◆ **EXERCISE PROMPT**: Only the lines below starting at the one that contains "ذخیره نام، ایمیل" and ending at the one that contains "مشاهده محصول" are to be reproduced, exactly and with both ends kept.

Entries taken from a collection:
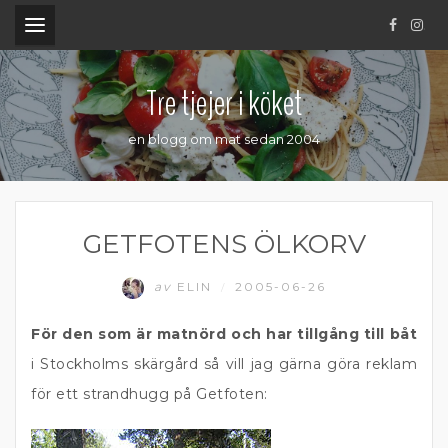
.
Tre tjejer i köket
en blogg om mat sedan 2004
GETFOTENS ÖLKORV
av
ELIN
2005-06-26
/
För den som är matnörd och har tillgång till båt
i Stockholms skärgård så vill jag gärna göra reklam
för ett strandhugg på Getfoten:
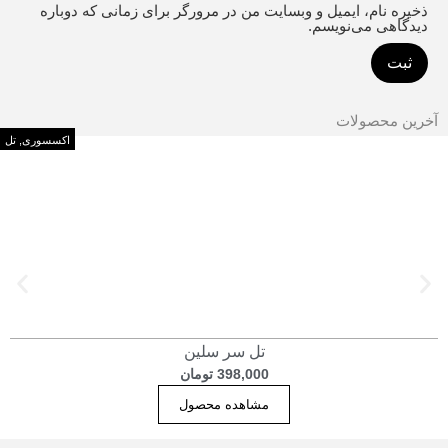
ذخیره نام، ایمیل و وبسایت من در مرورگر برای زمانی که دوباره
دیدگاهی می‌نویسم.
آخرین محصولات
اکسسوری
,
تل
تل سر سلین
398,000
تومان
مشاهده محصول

--

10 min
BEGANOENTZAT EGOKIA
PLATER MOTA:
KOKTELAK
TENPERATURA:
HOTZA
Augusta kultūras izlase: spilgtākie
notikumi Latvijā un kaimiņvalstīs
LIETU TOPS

◆ **YOUR SOLUTION**:
ذخیره نام، ایمیل و وبسایت من در مرورگر برای زمانی که دوباره
دیدگاهی می‌نویسم.
آخرین محصولات
اکسسوری
,
تل
تل سر سلین
398,000
تومان
مشاهده محصول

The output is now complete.